Beitrag von AnneJaJoLu »

Hallo!
Da es ab dem 01.01.2015 ja 104,- Euro für niedrigschwellige Entlastungsleistungen für alle mit Pflegestufe gibt (also nicht nur mit eingeschränkter Alltagskompetenz), wollte ich von meiner KK gern wissen, was das denn nun genau ist. Hier vor Ort wusste niemand Bescheid (Infos erst ab 2015), so dass ich kurzerhand auf die Barmerseite bei Facebook gepostet hab :-)

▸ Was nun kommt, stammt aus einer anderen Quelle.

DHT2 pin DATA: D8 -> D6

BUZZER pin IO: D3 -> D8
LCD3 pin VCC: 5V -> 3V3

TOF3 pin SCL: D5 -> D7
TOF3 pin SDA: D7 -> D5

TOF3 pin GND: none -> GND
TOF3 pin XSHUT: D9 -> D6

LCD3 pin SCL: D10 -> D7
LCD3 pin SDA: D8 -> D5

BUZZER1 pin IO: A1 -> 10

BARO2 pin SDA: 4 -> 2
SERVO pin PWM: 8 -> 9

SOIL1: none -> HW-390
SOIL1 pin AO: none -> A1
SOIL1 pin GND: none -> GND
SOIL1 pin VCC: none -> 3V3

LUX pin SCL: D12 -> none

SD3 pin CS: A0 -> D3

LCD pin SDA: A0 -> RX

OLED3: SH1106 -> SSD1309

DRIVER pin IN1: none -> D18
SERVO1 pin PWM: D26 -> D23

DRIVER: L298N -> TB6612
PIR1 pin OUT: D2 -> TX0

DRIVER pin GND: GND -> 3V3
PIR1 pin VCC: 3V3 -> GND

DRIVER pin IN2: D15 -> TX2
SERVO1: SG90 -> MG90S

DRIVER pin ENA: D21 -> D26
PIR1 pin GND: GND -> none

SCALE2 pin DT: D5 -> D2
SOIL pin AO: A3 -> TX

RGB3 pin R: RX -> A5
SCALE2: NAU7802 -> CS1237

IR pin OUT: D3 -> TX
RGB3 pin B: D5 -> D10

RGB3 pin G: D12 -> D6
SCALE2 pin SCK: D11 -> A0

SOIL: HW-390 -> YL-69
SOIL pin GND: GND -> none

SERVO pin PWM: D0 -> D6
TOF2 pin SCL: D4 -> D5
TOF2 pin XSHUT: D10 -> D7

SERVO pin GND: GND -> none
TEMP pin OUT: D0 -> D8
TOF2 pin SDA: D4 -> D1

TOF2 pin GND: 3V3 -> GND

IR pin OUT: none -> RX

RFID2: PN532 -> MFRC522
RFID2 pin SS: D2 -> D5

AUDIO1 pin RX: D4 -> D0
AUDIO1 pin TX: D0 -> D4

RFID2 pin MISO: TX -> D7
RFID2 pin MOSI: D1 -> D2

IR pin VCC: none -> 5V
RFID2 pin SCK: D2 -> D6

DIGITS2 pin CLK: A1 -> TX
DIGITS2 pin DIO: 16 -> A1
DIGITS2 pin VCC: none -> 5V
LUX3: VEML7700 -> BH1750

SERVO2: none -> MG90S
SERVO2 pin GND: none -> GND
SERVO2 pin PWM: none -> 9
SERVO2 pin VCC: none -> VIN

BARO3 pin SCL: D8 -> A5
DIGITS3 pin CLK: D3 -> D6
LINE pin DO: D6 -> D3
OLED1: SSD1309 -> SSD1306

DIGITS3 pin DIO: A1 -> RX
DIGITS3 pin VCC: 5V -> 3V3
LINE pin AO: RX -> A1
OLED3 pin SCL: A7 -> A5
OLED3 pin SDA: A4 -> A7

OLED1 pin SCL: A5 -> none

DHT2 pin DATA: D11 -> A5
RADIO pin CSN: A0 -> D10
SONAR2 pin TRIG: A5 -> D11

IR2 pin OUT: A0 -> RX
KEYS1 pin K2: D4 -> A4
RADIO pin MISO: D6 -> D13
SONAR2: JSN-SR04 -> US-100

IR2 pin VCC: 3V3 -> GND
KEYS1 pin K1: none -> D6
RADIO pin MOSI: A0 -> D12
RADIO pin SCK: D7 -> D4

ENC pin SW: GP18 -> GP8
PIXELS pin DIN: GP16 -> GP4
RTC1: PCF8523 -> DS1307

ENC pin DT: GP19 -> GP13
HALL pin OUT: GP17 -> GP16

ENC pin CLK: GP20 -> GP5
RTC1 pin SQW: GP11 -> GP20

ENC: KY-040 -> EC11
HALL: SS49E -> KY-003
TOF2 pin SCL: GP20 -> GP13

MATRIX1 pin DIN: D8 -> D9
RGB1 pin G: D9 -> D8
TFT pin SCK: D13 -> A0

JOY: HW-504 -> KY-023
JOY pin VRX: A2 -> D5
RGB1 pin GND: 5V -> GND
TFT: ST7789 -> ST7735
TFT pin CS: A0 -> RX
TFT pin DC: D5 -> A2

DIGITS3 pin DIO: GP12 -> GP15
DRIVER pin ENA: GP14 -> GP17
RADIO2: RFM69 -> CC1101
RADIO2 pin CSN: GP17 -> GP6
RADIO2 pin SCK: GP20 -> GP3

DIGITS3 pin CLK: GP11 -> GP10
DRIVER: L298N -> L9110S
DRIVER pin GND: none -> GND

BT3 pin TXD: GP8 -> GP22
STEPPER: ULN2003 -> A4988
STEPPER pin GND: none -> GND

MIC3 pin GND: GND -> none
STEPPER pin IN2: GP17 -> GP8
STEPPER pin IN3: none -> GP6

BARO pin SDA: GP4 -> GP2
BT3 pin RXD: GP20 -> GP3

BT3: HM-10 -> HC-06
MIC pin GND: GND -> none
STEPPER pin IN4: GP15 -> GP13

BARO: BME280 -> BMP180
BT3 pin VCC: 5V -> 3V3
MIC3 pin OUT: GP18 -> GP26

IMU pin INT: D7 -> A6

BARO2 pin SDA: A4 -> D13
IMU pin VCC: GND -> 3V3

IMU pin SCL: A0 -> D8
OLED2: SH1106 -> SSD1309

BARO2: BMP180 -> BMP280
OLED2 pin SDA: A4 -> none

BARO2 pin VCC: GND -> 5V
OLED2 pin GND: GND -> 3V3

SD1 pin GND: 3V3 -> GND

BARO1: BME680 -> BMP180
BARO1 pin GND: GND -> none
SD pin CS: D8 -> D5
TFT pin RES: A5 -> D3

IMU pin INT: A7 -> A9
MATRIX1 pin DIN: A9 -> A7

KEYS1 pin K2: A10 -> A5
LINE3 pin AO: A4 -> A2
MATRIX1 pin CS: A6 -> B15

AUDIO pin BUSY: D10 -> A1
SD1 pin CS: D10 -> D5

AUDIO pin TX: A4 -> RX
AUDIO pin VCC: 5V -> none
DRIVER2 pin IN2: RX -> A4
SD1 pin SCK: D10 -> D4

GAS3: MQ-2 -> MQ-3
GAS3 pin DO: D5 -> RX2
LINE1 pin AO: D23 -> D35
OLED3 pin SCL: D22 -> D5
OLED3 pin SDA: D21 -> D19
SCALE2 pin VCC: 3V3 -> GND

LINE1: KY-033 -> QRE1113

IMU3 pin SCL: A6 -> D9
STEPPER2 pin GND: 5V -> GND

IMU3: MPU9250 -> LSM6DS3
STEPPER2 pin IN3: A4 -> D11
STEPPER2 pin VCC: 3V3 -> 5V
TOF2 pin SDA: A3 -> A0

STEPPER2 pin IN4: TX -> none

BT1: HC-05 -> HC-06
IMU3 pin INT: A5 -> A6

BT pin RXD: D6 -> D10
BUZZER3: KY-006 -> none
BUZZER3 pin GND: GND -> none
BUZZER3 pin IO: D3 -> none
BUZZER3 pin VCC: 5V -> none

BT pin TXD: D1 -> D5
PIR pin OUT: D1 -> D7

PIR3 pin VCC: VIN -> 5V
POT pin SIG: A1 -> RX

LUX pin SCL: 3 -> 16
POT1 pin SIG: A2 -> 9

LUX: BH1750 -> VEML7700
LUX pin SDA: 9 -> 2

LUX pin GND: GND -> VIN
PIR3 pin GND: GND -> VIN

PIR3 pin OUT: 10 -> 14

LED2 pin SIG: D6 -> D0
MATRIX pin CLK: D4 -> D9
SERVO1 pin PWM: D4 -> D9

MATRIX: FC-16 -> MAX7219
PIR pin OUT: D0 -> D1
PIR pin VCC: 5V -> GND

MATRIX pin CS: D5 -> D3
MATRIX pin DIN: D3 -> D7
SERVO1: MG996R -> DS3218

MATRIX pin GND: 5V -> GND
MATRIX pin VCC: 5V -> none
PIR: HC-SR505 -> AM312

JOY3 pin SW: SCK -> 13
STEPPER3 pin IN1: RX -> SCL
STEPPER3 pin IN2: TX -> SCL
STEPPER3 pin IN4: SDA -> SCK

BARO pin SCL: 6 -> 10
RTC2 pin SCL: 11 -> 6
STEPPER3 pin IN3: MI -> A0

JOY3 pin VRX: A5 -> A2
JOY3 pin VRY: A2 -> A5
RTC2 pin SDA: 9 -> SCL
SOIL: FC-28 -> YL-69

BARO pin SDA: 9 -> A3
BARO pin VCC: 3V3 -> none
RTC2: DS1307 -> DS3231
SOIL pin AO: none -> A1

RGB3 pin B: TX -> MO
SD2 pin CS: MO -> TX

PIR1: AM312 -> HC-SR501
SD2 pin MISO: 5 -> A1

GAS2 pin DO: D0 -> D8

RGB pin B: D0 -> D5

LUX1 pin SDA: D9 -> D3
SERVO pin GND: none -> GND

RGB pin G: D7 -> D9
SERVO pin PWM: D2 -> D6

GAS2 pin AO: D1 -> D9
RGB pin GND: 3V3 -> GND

Hier das vorläufige Ergebnis:

Hallo! Ab dem 1. Januar 2015 werden zusätzliche Betreuungsleistungen um die Möglichkeit ergänzt, niedrigschwellige Entlastungsleistungen in Anspruch zu nehmen und das auch ohne dass der Pflegebedürftige eine eingeschränkte Alltagskompetenz hat. Was sind denn jetzt genau niedrigschwellige Entlastungsleistungen im Gegensatz zu Betreuungsleistungen? Bedeutet niedrigschwellig, dass ich - mal ganz platt formuliert - meine Nachbarin zum Bügeln der massig anfallenden Bettwäsche anheuern kann ?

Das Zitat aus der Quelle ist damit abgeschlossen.